Justice Kagan delivered the opinion for a 7-2 Court in Ortiz v. United States, which concerned whether the Supreme Court had jurisdiction to hear an appeal from the Court of Appeals of the Armed Forces (CAAF) and, if so, whether it was a problem under relevant statutes or the Appointments Clause that a judge hearing this case had served simultaneously on the Court of Military Commission Review and the Air Force Court of Criminal Appeals. This makes the second time Justice Kagan has written an Appointments Clause opinion in the past two days. Justice Alito and Gorsuch dissented on the jurisdictional question, which had been raised and argued by an amicus, University of Virginia Law Professor Aditya Bamzai. Although Professor Bamzai's position did not prevail, his work is discussed extensively by the Court (something us fellow law professors think is really cool). Based upon the resolution of Ortiz, the Court dismissed as improvidently granted the appeals in two companion cases, Cox and Dalmazzi.

Finally, The court decided Currier v. Virginia 5-4 along traditional ideological lines. Justice Gorsuch wrote for the majority, concluding that if a defendant consents to the severance of charges against him into separate trials, this may preclude raising a double-jeopardy defense. Justice Kennedy only joined in part and the liberal justices dissented.
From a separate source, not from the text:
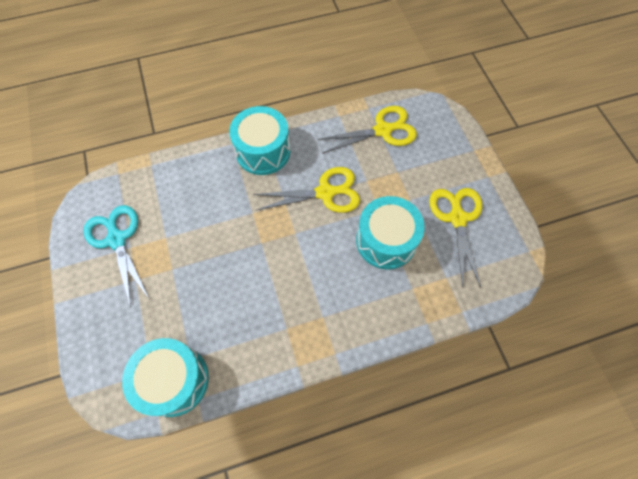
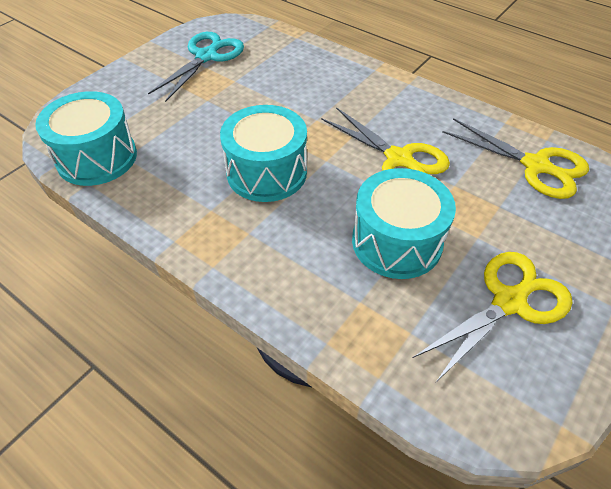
camera: 55 degrees right, 15 degrees down
turquoise drum [229,106,290,175] -> turquoise drum moved to [220,105,307,202]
Interestingly enough, Currier is the fifth time Justice Gorsuch has written a majority opinion in a 5-4 decision this term. (That's five out of seven majority decisions he's written this term.)

What does this mean? Well, it doesn't tell us much about Justice Gorsuch's judicial ideology as he's not the one choosing to write in these cases. As the junior-most justice, he never gets to assign writing duties. Moreover, if we want to know more about a justice judicial ideology, we have to look at the full range of cases that justice participated in.

In each of these 5-4 cases, Justice Gorsuch was assigned the opinion by Chief Justice Roberts. What this would seem to indicate is that the Chief had confidence that Justice Gorsuch would write an opinion that would hold the majority and adequately justify the decision at issue. This might suggest the Chief has confidence in the Court's newest justice. On the other hand, it may just be the luck of the draw.

There are six decisions yet to be decided. They will be handed down next week.

[Note: I've corrected a slight misstatement of the issues in Ortiz.]